** Start of Page extract **

Portage CEG Data Curation Survival Guide

This is the repository for the Portage Curation Expert Group Data Curation Survival Guide Data Curation Tools & Resources list.

How to add resources and update this site:

Submissions to the list are made through a Google Form, which populates a Google Sheet. Members of the Portage Curation Expert Group are responsible for reviewing, editing, and approving entries. Once an item is approved, it appears on the Data Curation Tools & Resources list.

Submitting a resource

If you'd like to contribute a resource or tool, perform the following steps:

Check the previous form responses to ensure that your tool/resource has not been previously submitted.
Submit new entries using this Google Form.
Submitted entries will populate this Google Sheet, awaiting final review and approval.

Reviewing submissions (CEG Admins)

When a new submission arrives, review the submitted information. Once you're ready to publish the entry to the Survival Guide, set the value in the Ready to Publish? field (Column I) to YES. This will make it appear in the To Publish tab. Entries can be unpublished by setting the value in the Ready to Publish? field (Column I) to NO

Some cleanup has been carried out automatically in the sheet:

Colons (":") and forward slashes ("/") are automatically removed from the Resource Title field and populated into the Resource Title (for export) field, as those special characters make Jekyll do funny things.
The field pagename is generated automatically,
Entries in the Tags field are automatically normalized and created in the Tags (for export) field.

** End of Page extract **

**What you will do:**
1. Write out the part of the Survival Guide page between "Portage CEG Data" and "the Data Curation Tools & Resources list.", inclusive, with its wording unchanged.
2. Pick up the Survival Guide page after its final line and extend it.
The items have no connection to the Survival Guide page.

** Start of Extracted records **

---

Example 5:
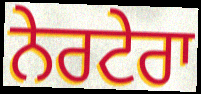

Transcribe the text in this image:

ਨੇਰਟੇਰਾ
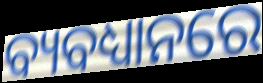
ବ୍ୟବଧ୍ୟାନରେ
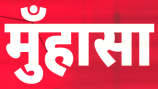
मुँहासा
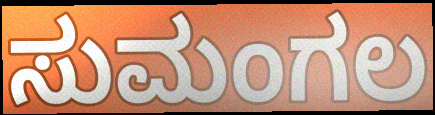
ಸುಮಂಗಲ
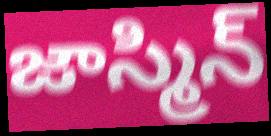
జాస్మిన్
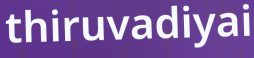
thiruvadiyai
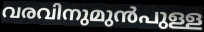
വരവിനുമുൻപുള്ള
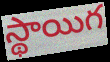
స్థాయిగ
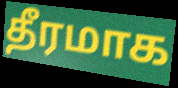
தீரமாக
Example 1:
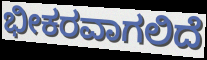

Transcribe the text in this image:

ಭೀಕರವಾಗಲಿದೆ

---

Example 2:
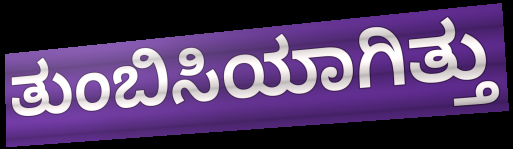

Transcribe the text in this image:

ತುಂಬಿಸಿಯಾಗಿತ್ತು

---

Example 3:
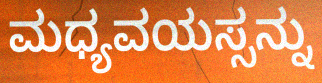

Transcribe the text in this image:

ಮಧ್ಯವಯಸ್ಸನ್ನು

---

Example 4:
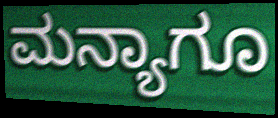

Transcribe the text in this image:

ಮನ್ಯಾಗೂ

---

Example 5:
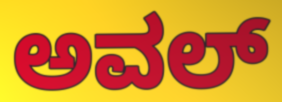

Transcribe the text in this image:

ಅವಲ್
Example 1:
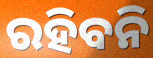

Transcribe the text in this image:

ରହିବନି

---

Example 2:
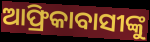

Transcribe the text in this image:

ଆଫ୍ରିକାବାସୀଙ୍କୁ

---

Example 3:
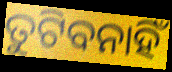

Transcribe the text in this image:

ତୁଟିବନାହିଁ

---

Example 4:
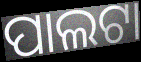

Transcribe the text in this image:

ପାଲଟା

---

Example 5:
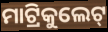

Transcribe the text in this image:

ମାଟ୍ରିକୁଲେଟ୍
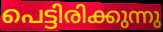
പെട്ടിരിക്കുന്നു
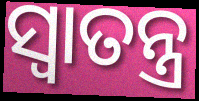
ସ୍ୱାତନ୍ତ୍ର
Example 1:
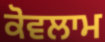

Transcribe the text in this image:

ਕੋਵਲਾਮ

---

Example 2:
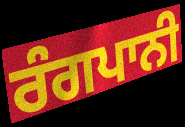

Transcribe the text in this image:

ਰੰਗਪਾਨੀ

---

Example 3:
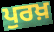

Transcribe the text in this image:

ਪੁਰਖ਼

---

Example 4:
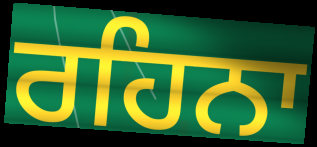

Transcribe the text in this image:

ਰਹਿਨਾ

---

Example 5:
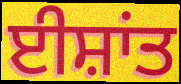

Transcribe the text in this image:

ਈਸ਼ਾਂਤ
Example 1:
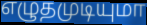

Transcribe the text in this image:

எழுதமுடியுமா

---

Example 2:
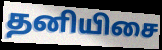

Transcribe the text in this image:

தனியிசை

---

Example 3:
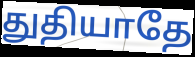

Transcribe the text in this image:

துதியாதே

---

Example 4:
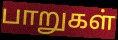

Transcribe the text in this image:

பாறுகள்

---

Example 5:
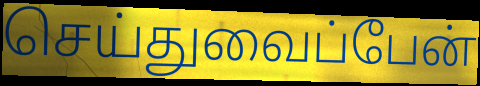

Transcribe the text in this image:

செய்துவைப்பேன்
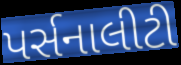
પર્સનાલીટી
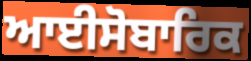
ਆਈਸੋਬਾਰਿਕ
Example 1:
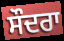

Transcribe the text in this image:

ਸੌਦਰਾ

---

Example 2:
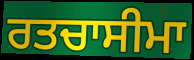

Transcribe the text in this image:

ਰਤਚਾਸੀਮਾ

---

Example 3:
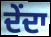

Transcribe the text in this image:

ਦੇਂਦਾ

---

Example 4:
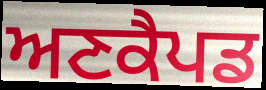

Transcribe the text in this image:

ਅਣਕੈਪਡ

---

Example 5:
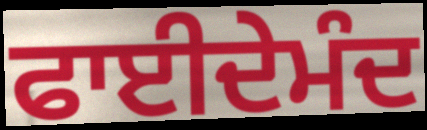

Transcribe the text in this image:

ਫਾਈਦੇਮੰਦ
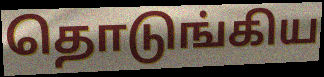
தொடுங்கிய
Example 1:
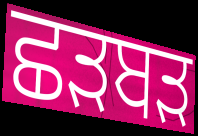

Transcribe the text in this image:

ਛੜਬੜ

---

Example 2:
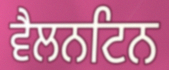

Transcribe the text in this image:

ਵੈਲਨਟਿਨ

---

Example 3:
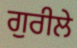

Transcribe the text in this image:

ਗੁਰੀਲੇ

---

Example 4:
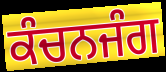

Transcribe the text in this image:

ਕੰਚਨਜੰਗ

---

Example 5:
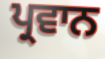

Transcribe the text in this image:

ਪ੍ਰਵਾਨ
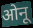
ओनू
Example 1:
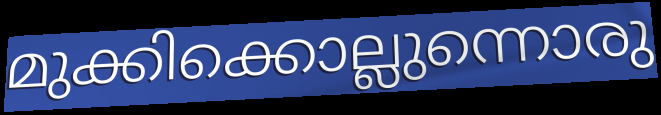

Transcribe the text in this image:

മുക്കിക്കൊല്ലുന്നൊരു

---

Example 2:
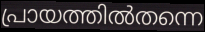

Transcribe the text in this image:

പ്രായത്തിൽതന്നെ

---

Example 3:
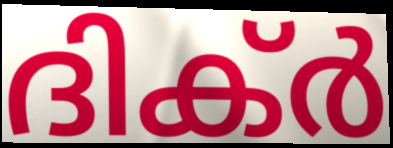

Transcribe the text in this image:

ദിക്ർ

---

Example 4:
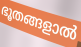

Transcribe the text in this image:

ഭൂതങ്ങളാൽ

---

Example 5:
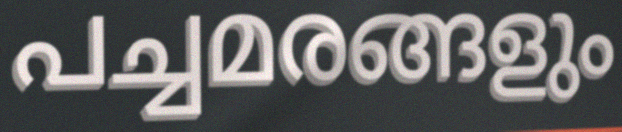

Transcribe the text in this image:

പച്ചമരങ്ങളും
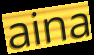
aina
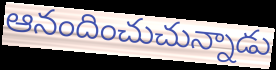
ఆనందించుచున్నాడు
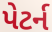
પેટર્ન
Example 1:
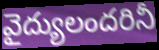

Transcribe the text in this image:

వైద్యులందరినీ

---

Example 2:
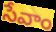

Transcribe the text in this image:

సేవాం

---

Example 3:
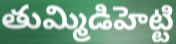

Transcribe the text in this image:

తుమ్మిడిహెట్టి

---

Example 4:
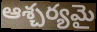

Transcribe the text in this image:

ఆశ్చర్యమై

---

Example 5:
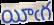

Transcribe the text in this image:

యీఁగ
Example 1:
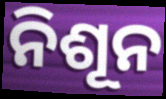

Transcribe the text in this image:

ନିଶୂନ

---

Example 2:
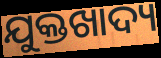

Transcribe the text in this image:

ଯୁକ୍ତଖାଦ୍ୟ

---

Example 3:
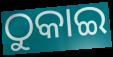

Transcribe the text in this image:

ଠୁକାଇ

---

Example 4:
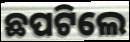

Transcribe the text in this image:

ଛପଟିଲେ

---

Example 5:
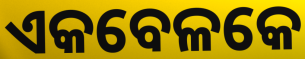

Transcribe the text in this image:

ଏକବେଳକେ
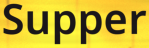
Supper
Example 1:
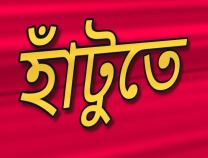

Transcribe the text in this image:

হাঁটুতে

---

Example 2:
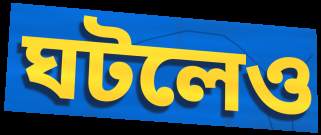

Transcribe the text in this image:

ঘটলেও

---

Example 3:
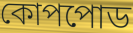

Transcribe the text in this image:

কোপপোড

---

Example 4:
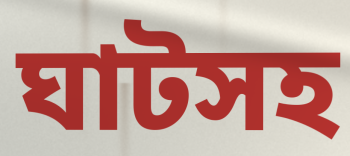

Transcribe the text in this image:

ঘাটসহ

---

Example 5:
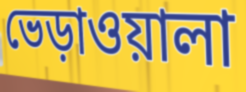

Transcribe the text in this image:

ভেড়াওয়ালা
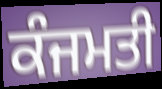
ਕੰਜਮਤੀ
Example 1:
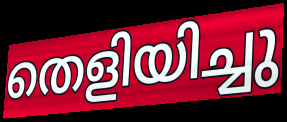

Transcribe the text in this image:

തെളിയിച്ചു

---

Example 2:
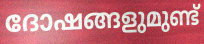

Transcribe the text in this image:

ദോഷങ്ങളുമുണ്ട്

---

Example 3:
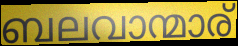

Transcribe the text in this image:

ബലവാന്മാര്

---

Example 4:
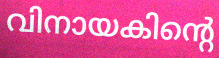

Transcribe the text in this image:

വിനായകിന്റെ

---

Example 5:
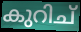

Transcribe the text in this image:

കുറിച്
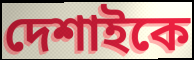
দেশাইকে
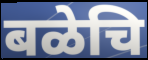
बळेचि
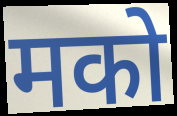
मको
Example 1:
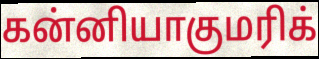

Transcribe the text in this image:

** End of Extracted records **

**Results of the tasks:**
1.
Portage CEG Data Curation Survival Guide

This is the repository for the Portage Curation Expert Group Data Curation Survival Guide Data Curation Tools & Resources list.

How to add resources and update this site:

Submissions to the list are made through a Google Form, which populates a Google Sheet. Members of the Portage Curation Expert Group are responsible for reviewing, editing, and approving entries. Once an item is approved, it appears on the Data Curation Tools & Resources list.

2.
Some considerations for cleanup:

Ensure that the following fields have the desired information. Edit them, if needed:
- Resource Title (for export) - if editing is required copy (Ctrl+c) and paste as plain text (Ctrl+Shift+v) before editing
- Resource URL - ensure that the link is formatted correctly and works
- Tags (for export) - should be cleaned up, though new entries may have arrived at the end of the list as an "Other" entry. It's good to review these entries every so often to determine whether another tag is required (it can be added to the Google Form question).
- Ensure the Resource Description (Markdown supported) field is written in Markdown-formatted text, and that the resource URL is included in the text (using proper syntax).

Updating the survival guide pages (Site Admins)

The Python3 script csv_to_jekyll_portageceg.py updates the posts/pages by doing the following:

download the newest version of the ToPublish tab (in .csv format)
remove all existing markdown (.md) files in the _posts/ directory.
create a new markdown file in the _posts/ directory for each row in the downloaded csv, with proper yaml front matter and body.

The full process to update the pages are as follows:

pull changes from the remote repository
run the csv_to_jekyll_portageceg.py script in a local repository
add, commit, and push the changes to this github repo.

As of 28-Feb-2020, this script is run automatically every 60 minutes. This is currently taking place on Jay's local machine on a test basis. More information on the setup for automatic updating is found at the bottom of this document, and a generic form of the bash script used is included in this repo as auto_update-example.sh.

This process can be run manually on any machine of a user with appropriate push rights.

Credit: The csv_to_jekyll_portageceg.py script expands upon the code created by Evan Lovely and described here.

How this site works

This site is rendered by Jekyll. Alex Gil has written a descriptive tutorial on Jekyll, but in a nutshell, Jekyll is a 'static site generator' that relies on templates, metadata, and simplified code.

Markdown
Front Matter
Liquid Tags
General Formatting

Markdown

GitHub pages are primarily written in Markdown--a simplified markup language that turns plain text into html. There are a number of different 'flavours' of Markdown; this site is written in Kramdown. Here's a Kramdown Cheat Sheet. Markdown files can be created right in GitHub, or written in your favourite text editor. They must be saved with the extension .md. (fun fact: this README is written in GitHub flavoured Markdown, which doesn't have as many options as Kramdown...especially when it comes to the table of contents. Make sure you specify Kramdown if you are searching outside tutorials!)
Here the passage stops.